Segment Start: The data

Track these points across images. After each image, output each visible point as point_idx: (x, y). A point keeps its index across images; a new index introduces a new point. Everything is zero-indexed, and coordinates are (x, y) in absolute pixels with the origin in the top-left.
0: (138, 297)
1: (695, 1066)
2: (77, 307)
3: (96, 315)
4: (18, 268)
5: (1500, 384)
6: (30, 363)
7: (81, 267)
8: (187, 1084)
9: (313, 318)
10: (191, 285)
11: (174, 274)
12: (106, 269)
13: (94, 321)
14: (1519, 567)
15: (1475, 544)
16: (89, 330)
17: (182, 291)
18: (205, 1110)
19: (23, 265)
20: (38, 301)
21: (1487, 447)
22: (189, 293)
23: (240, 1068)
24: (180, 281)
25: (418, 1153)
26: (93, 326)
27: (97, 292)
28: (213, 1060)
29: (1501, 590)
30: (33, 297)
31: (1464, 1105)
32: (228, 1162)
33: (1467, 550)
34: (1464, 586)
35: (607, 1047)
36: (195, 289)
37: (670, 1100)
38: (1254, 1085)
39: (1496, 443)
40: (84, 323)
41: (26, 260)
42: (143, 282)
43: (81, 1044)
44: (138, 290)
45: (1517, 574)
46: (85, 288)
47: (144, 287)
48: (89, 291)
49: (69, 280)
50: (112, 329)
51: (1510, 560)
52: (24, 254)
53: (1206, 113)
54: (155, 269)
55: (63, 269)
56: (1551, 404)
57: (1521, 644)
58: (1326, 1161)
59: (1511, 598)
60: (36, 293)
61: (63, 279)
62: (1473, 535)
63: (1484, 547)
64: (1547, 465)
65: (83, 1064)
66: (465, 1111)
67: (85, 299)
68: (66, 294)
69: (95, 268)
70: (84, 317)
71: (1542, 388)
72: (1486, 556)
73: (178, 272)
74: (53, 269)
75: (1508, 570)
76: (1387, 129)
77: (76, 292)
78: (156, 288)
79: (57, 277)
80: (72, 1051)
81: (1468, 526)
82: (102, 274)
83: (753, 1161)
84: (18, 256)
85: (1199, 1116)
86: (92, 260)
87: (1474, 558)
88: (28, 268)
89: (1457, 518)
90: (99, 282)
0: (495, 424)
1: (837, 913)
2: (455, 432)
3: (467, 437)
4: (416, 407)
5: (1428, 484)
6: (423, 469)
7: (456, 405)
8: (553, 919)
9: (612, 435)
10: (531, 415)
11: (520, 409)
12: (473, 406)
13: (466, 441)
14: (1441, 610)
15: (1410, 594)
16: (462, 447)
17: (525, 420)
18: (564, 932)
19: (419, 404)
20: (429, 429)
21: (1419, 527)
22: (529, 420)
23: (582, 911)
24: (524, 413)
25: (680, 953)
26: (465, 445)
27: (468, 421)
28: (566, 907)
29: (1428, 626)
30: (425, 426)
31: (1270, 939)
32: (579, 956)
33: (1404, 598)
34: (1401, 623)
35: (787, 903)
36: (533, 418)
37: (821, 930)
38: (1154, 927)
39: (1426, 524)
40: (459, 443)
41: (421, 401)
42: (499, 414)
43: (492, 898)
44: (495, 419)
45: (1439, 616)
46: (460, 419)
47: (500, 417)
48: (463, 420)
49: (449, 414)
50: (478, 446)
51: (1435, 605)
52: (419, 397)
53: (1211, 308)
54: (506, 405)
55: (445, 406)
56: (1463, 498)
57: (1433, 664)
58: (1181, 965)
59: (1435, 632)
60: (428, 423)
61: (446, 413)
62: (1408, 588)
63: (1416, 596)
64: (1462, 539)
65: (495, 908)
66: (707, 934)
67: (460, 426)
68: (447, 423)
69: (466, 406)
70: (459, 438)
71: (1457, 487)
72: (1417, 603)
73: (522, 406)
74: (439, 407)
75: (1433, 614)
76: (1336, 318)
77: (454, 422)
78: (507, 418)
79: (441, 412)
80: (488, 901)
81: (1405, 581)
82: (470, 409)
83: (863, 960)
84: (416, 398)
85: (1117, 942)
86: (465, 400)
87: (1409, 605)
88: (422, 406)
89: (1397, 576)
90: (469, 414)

Segment End: The data

**What you have to do:**
Please reproduce the lines from the line with "66: (465, 1111)" to the line with "89: (1457, 518)", both ends included, exactly as they appear above.

**Answer space:**
66: (465, 1111)
67: (85, 299)
68: (66, 294)
69: (95, 268)
70: (84, 317)
71: (1542, 388)
72: (1486, 556)
73: (178, 272)
74: (53, 269)
75: (1508, 570)
76: (1387, 129)
77: (76, 292)
78: (156, 288)
79: (57, 277)
80: (72, 1051)
81: (1468, 526)
82: (102, 274)
83: (753, 1161)
84: (18, 256)
85: (1199, 1116)
86: (92, 260)
87: (1474, 558)
88: (28, 268)
89: (1457, 518)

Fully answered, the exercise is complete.